Key Tracks: Brianstorm, Fluorescent Adolescent, If You Were There, Beware, 505

i thought i'd follow the first volume's format with an Australian act and since i'm playing catch up already...
Five years on from the delectable DIORAMA(2002) and messrs. Johns, Joannu & Gillies take a few steps back from that album's epic scope, a few steps towards synths and plant their feet squarely in the mainstream. Firstly after such a long wait and considering that the lead single 'Straight Lines' has been heard by anyone within twenty metres of a radio, i'm going to get this out of the way and say that i think this album is a disappointment, why? let's examine that closely shall we?

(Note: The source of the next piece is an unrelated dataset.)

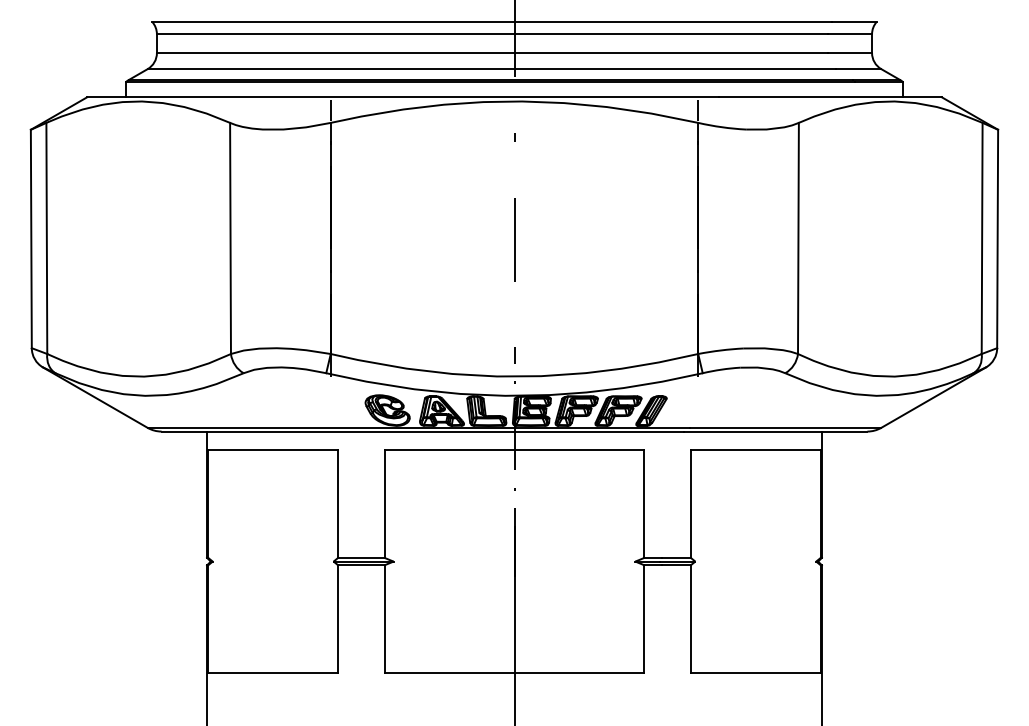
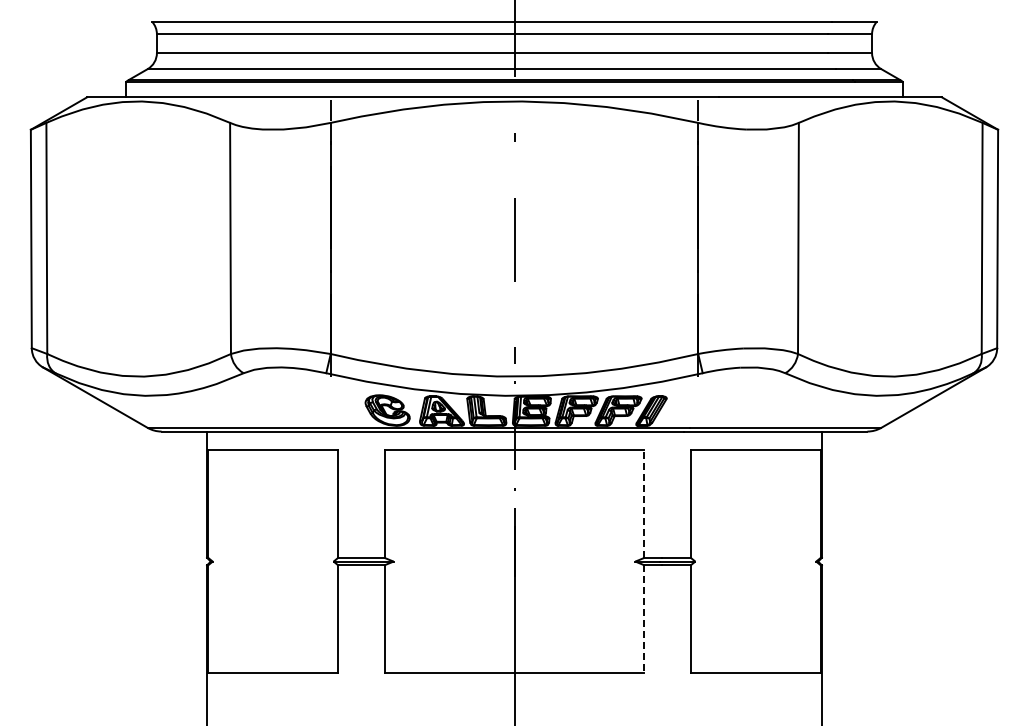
line at (644, 504): solid -> dashed
line at (644, 619): solid -> dashed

The opening (semi) title track, 'Young Modern Station' is a rocking way to get started, a circular riff that eventually breaks into a massive chorus designed for the anthemic singalong Silverchair have honed. Then comes the song everyone knows, with its drawn out build up, pounding rhythms and the slightly eccentric/enigmatic lyrics that are Johns staple, "washed the sickened socket and rove/resent nothing/there's good will inside of me." 'Straight Lines' is perhaps the sole reason YOUNG MODERN exists and still the best cut on the album, rivalled only by its successive track 'If You Keep Losing Sleep' a strange glam like stomp of Keyboards, marching band Snare drum and again Johns charismatic croon. The highlight comes in along after about a minute, a musical tangent where Johns stretches out "Such reduction" to a satisfactory drawl.

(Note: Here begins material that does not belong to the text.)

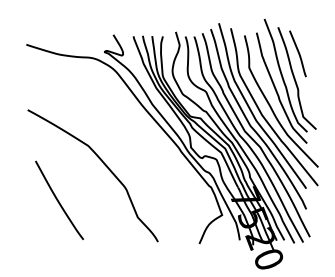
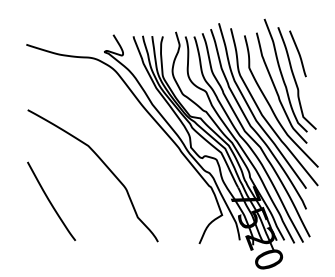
curve at (58, 199) position: (58, 199) -> (50, 200)
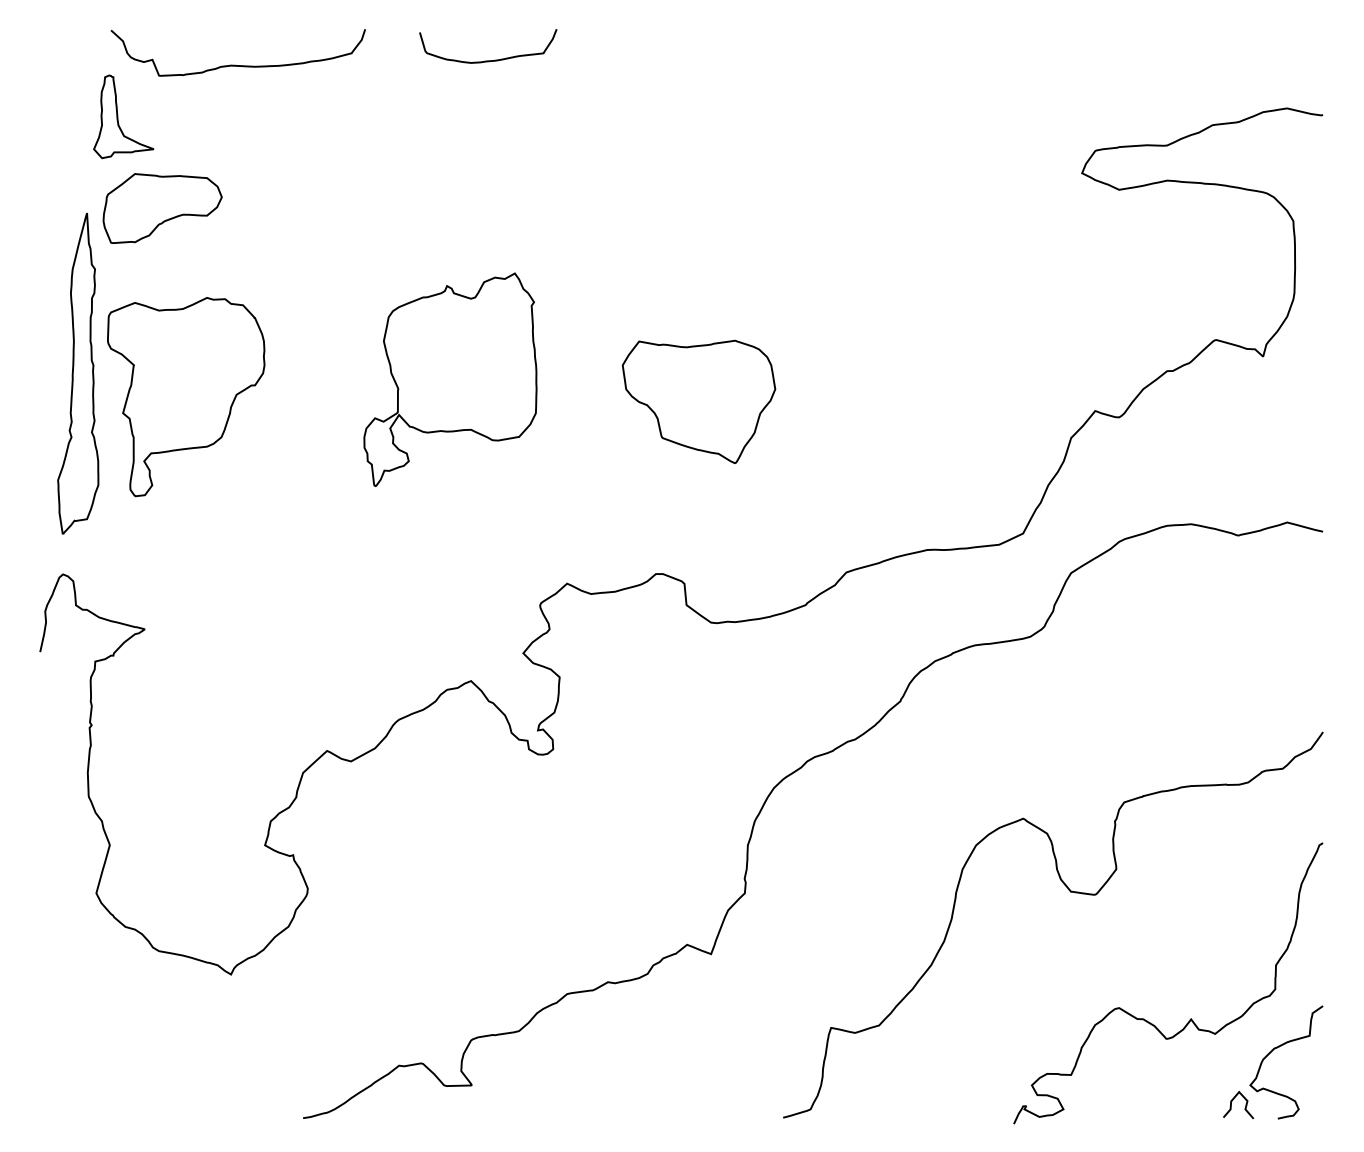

It is worth mentioning at this point the co-operation of Julian Hamilton (of Presets & Dissociatives fame) and Paul Mac, playing all manner of keys and synths, it wouldn't be even too far to construe that they are almost as much band members as Daniel Gillies (drums) and Chris Joannu (Bass). Their input is most wonderful, but strides even further away from what some consider the 'classic Silverchair' rock sound. The grungier, distorted guitar riffage of their debut, which even managed to steal two tracks on 2002's DIORAMA, is now all but gone, replaced by a thick swaith of beautiful harmonies, slide guitar and keyboards. No great loss one would think, except this kind of texture pervades every track and the album quickly becomes tiring, a real blast of something louder and heavier would have really helped somewhere between 'Low' and 'Insomnia.' The lame blues of 'Mind Reader' is as close as we get.

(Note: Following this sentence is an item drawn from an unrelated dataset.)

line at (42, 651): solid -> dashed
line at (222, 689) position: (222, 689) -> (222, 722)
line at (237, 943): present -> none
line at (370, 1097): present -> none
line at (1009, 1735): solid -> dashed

Its not all bad though, the trifekta of 'Those Thieving Birds (Part 1)/Strange Behaviour/Those Thieving Birds (Part 2)' is a beautiful track that rolls through lush orchestration, pure pop music and back again. 'Waiting All Day' too is a falsetto driven sunshine slice of a ballad, reminiscent of The Sleepy Jackson. However, once again, the main fault of the album is just doesn't quite cut enough variety away from this mould of sunny pop, everything sounds like a radio single. The final track 'All Across The World' is the worst culprit, retreading the widescreen choir of Dissociative's 'Old Man, Young Man.'

Ok so all this comes from the ranting of an old skool Silverchair fan (who believes they hit their peak with NEON BALROOM (1999)/DIORAMA (2002)), and it is clear that Silverchair are aiming for the mainstream jugular, biting hard and in that regard they are successful, albeit losing some of their edge. An above average album then, but never fear, knowing Silverchair it'll be a while before the next album, and considering Daniel John's eclectic and ever-changing tastes, the band will take some interesting steps. After all, Silverchair have never been ones to walk in straight lines.
Key Tracks: Straight Lines, If You Keep Losing Sleep, Those Thieving Birds (Part 1)/Strange Behaviour/Those Thieving Birds (Part 2), Waiting All Day

Some awesome tracks still taking up my time:-
The Rakes - We Danced Together: if you like Bloc Party, you'll love this
Malajube - Montreal, -40c: Loony Quebecian rock ahoy!
Okkervil River - Our Life Is Not A Movie Or Maybe: the first track from their forthcoming album, things sounding good
Prince - A Case Of You: a piano led soul ballad take on Joni Mitchell's classic

I think that may have been longer than the first volume, oh well, enjoy!